* **YOUR OBJECTIVE**: Every record below is to be retyped exactly.

[Collected data entries]

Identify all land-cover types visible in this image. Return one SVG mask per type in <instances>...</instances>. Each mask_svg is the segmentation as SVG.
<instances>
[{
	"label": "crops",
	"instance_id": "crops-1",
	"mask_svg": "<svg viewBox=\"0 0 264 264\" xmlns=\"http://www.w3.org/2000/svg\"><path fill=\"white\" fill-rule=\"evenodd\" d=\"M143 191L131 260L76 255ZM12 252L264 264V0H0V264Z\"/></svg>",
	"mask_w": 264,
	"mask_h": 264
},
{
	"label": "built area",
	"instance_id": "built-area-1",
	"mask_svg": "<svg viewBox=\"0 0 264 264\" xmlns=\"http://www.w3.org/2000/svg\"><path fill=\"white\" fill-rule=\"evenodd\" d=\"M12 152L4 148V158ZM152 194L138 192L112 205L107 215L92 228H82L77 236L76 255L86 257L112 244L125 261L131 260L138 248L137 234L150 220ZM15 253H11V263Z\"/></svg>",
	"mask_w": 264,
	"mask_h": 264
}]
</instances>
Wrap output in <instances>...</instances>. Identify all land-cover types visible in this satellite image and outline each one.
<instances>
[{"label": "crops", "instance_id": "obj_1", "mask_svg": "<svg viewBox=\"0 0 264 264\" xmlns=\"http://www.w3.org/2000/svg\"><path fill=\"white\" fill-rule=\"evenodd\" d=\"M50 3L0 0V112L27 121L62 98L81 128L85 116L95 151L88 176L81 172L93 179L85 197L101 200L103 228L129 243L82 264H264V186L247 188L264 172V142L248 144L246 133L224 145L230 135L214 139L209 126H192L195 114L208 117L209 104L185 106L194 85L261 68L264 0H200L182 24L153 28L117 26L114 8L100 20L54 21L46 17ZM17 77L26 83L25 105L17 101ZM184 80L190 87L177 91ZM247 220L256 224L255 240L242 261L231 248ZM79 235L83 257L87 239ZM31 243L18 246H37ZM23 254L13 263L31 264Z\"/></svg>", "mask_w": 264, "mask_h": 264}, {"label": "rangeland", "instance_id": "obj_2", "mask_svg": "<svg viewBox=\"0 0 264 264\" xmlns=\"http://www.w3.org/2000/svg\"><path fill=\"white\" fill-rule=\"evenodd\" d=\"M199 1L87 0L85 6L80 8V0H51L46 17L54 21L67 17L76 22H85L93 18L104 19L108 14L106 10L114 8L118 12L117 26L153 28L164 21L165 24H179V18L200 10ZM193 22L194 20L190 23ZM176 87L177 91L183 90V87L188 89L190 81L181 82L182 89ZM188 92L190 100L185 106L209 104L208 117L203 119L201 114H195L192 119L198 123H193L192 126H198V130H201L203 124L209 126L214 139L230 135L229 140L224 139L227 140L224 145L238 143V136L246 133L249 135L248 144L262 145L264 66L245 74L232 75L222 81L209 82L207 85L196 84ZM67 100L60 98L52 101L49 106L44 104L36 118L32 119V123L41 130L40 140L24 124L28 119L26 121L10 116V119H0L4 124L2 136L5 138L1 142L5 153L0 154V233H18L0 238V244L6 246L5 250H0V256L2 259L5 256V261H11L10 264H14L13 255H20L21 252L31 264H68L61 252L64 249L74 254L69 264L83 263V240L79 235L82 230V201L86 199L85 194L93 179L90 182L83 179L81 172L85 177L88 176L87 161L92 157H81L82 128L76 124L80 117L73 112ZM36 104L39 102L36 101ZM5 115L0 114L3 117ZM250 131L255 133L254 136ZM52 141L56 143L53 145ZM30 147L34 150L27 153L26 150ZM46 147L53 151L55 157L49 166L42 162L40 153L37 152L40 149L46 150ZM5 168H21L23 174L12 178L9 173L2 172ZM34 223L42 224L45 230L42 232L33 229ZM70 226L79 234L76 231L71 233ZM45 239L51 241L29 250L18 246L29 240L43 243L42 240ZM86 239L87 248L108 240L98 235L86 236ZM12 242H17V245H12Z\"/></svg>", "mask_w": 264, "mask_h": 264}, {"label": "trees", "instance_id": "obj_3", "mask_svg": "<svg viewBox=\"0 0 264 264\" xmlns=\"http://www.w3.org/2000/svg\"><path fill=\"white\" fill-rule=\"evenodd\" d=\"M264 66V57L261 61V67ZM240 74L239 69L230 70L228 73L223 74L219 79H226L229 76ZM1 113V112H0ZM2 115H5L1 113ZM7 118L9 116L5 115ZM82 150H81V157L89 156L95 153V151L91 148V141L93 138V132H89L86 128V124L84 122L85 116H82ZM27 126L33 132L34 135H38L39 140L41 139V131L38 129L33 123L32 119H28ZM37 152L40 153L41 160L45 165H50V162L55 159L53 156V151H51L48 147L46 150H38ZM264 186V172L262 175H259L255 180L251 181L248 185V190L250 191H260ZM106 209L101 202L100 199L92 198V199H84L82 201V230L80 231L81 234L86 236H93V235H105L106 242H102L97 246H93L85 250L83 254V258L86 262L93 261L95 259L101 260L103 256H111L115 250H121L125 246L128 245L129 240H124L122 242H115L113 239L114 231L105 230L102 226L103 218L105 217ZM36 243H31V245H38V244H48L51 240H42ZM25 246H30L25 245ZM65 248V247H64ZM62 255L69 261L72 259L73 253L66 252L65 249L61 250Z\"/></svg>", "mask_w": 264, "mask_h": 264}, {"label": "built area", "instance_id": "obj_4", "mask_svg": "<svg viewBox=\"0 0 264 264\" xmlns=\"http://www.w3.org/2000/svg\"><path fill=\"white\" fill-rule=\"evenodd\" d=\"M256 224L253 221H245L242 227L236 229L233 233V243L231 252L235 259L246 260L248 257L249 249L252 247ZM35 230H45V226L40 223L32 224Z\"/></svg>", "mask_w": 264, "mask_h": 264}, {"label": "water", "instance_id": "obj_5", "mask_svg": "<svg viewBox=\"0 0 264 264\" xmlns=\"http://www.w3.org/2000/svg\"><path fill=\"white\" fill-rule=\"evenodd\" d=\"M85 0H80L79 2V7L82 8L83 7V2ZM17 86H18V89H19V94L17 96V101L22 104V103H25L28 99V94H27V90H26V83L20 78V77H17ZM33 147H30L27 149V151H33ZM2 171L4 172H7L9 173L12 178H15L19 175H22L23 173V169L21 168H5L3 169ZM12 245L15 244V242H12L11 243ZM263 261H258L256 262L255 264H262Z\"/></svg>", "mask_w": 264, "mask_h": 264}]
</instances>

* **RIGHT ANSWER**:
Identify all land-cover types visible in this image. Return one SVG mask per type in <instances>...</instances>. Each mask_svg is the segmentation as SVG.
<instances>
[{
	"label": "crops",
	"instance_id": "crops-1",
	"mask_svg": "<svg viewBox=\"0 0 264 264\" xmlns=\"http://www.w3.org/2000/svg\"><path fill=\"white\" fill-rule=\"evenodd\" d=\"M143 191L131 260L76 255ZM12 252L264 264V0H0V264Z\"/></svg>",
	"mask_w": 264,
	"mask_h": 264
},
{
	"label": "built area",
	"instance_id": "built-area-1",
	"mask_svg": "<svg viewBox=\"0 0 264 264\" xmlns=\"http://www.w3.org/2000/svg\"><path fill=\"white\" fill-rule=\"evenodd\" d=\"M12 152L4 148V158ZM152 194L138 192L112 205L107 215L92 228H82L77 236L76 255L86 257L112 244L125 261L131 260L138 248L137 234L150 220ZM15 253H11V263Z\"/></svg>",
	"mask_w": 264,
	"mask_h": 264
}]
</instances>
Wrap output in <instances>...</instances>. Identify all land-cover types visible in this satellite image and outline each one.
<instances>
[{"label": "crops", "instance_id": "obj_1", "mask_svg": "<svg viewBox=\"0 0 264 264\" xmlns=\"http://www.w3.org/2000/svg\"><path fill=\"white\" fill-rule=\"evenodd\" d=\"M50 3L0 0V112L27 121L62 98L81 128L85 116L95 151L88 176L81 172L93 179L85 197L101 200L103 228L129 243L82 264H264V186L247 188L264 172V142L248 144L246 133L224 145L230 135L214 139L209 126H192L195 114L208 117L209 104L185 106L194 85L261 68L264 0H200L182 24L153 28L117 26L114 8L100 20L54 21L46 17ZM17 77L26 83L25 105L17 101ZM184 80L190 87L177 91ZM247 220L256 224L255 240L242 261L231 248ZM79 235L83 257L87 239ZM31 243L18 246H37ZM23 254L13 263L31 264Z\"/></svg>", "mask_w": 264, "mask_h": 264}, {"label": "rangeland", "instance_id": "obj_2", "mask_svg": "<svg viewBox=\"0 0 264 264\" xmlns=\"http://www.w3.org/2000/svg\"><path fill=\"white\" fill-rule=\"evenodd\" d=\"M199 1L87 0L85 6L80 8V0H51L46 17L54 21L67 17L76 22H85L93 18L104 19L108 14L106 10L114 8L118 12L117 26L153 28L164 21L165 24H179V18L200 10ZM193 22L194 20L190 23ZM176 87L177 91L183 90V87L188 89L190 81L181 82L182 89ZM188 92L190 100L185 106L209 104L208 117L203 119L201 114H195L192 119L198 123H193L192 126H198V130H201L203 124L209 126L214 139L230 135L229 140L224 139L227 140L224 145L238 143V136L246 133L249 135L248 144L262 145L264 66L245 74L232 75L222 81L209 82L207 85L196 84ZM67 100L60 98L52 101L49 106L44 104L36 118L32 119V123L41 130L40 140L24 124L28 119L26 121L10 116V119H0L4 124L2 136L5 138L1 142L5 153L0 154V233H18L0 238V244L6 246L5 250H0V256L2 259L5 256V261H11L10 264H14L13 255H20L21 252L31 264H68L61 252L64 249L74 254L69 264L83 263V240L79 235L82 230V201L86 199L85 194L93 179L90 182L83 179L81 172L85 177L88 176L87 161L92 157H81L82 128L76 124L80 117L73 112ZM36 104L39 102L36 101ZM5 115L0 114L3 117ZM250 131L255 133L254 136ZM52 141L56 143L53 145ZM30 147L34 150L27 153L26 150ZM46 147L53 151L55 157L49 166L42 162L40 153L37 152L40 149L46 150ZM5 168H21L23 174L12 178L9 173L2 172ZM34 223L42 224L45 230L42 232L33 229ZM70 226L79 234L76 231L71 233ZM45 239L51 241L29 250L18 246L29 240L43 243L42 240ZM86 239L87 248L108 240L98 235L86 236ZM12 242H17V245H12Z\"/></svg>", "mask_w": 264, "mask_h": 264}, {"label": "trees", "instance_id": "obj_3", "mask_svg": "<svg viewBox=\"0 0 264 264\" xmlns=\"http://www.w3.org/2000/svg\"><path fill=\"white\" fill-rule=\"evenodd\" d=\"M264 66V57L261 61V67ZM240 74L239 69L230 70L228 73L223 74L219 79H226L229 76ZM1 113V112H0ZM2 115H5L1 113ZM7 118L9 116L5 115ZM82 150H81V157L89 156L95 153V151L91 148V141L93 138V132H89L86 128V124L84 122L85 116H82ZM27 126L33 132L34 135H38L39 140L41 139V131L38 129L33 123L32 119H28ZM37 152L40 153L41 160L45 165H50V162L55 159L53 156V151H51L48 147L46 150H38ZM264 186V172L262 175H259L255 180L251 181L248 185V190L250 191H260ZM106 209L101 202L100 199L92 198V199H84L82 201V230L80 231L81 234L86 236H93V235H105L106 242H102L97 246H93L85 250L83 254V258L86 262L93 261L95 259L101 260L103 256H111L115 250H121L125 246L128 245L129 240H124L122 242H115L113 239L114 231L105 230L102 226L103 218L105 217ZM36 243H31V245H38V244H48L51 240H42ZM25 246H30L25 245ZM65 248V247H64ZM62 255L69 261L72 259L73 253L66 252L65 249L61 250Z\"/></svg>", "mask_w": 264, "mask_h": 264}, {"label": "built area", "instance_id": "obj_4", "mask_svg": "<svg viewBox=\"0 0 264 264\" xmlns=\"http://www.w3.org/2000/svg\"><path fill=\"white\" fill-rule=\"evenodd\" d=\"M256 224L253 221H245L242 227L236 229L233 233V243L231 252L235 259L246 260L248 257L249 249L252 247ZM35 230H45V226L40 223L32 224Z\"/></svg>", "mask_w": 264, "mask_h": 264}, {"label": "water", "instance_id": "obj_5", "mask_svg": "<svg viewBox=\"0 0 264 264\" xmlns=\"http://www.w3.org/2000/svg\"><path fill=\"white\" fill-rule=\"evenodd\" d=\"M85 0H80L79 2V7L82 8L83 7V2ZM17 86H18V89H19V94L17 96V101L22 104V103H25L28 99V94H27V90H26V83L20 78V77H17ZM33 147H30L27 149V151H33ZM2 171L4 172H7L9 173L12 178H15L19 175H22L23 173V169L21 168H5L3 169ZM12 245L15 244V242H12L11 243ZM263 261H258L256 262L255 264H262Z\"/></svg>", "mask_w": 264, "mask_h": 264}]
</instances>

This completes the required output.